Apa risiko memakai rekening orang lain untuk kebutuhan bisnis karena rekening sendiri hangus? Praktik ini cukup berisiko dalam bisnis digital karena bisa memicu kecurigaan sistem keamanan marketplace, menyulitkan pelaporan pajak, dan berpotensi menimbulkan sengketa hukum apabila terjadi masalah dengan pemilik rekening asli.

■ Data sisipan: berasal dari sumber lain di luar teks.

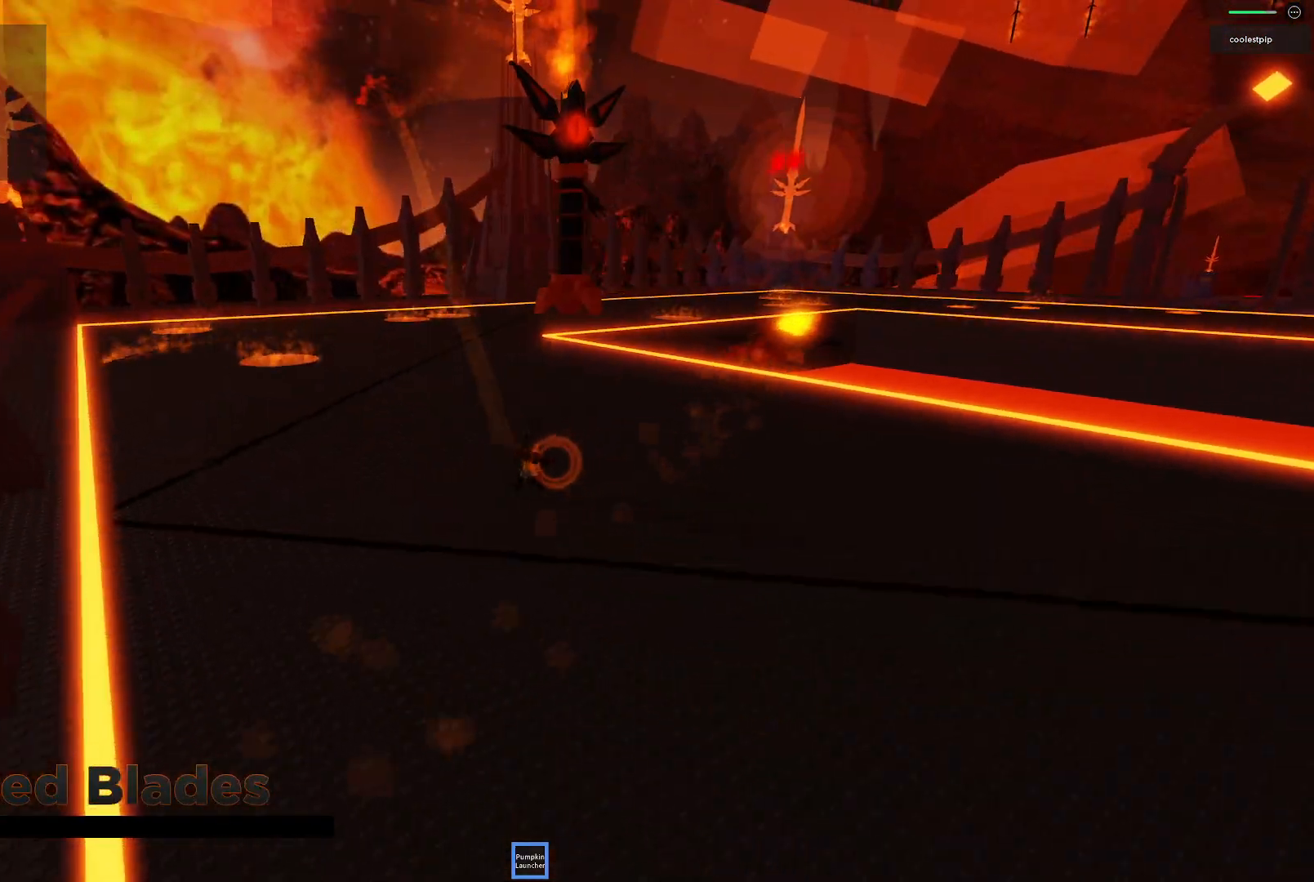
{"keys": ["d"], "events": [[283, "s", "up"]]}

Apakah rekening mahasiswa otomatis hangus setelah lulus kuliah? Status kelulusan tidak berpengaruh langsung terhadap keaktifan rekening. Selama saldo mencukupi untuk biaya administrasi atau masih ada transaksi berjalan, rekening tetap berstatus aktif. Namun, beberapa jenis rekening khusus mahasiswa memiliki batas usia tertentu yang nantinya otomatis berubah menjadi rekening reguler.

Kesimpulan

Mengetahui cara memeriksa apakah rekening masih aktif atau sudah hangus bukan sekadar urusan teknis perbankan, melainkan bagian dari literasi keuangan yang seharusnya dimiliki setiap nasabah di era digital. Rekening bank tetap menjadi pintu utama dalam ekosistem transaksi, baik untuk kebutuhan bisnis, pekerjaan lepas, maupun aktivitas harian mahasiswa.

Dengan rutin memeriksa status rekening, memanfaatkan layanan mobile banking, dan memiliki lebih dari satu rekening cadangan dari bank berbeda, risiko gangguan arus kas akibat rekening pasif bisa diminimalkan sejak awal.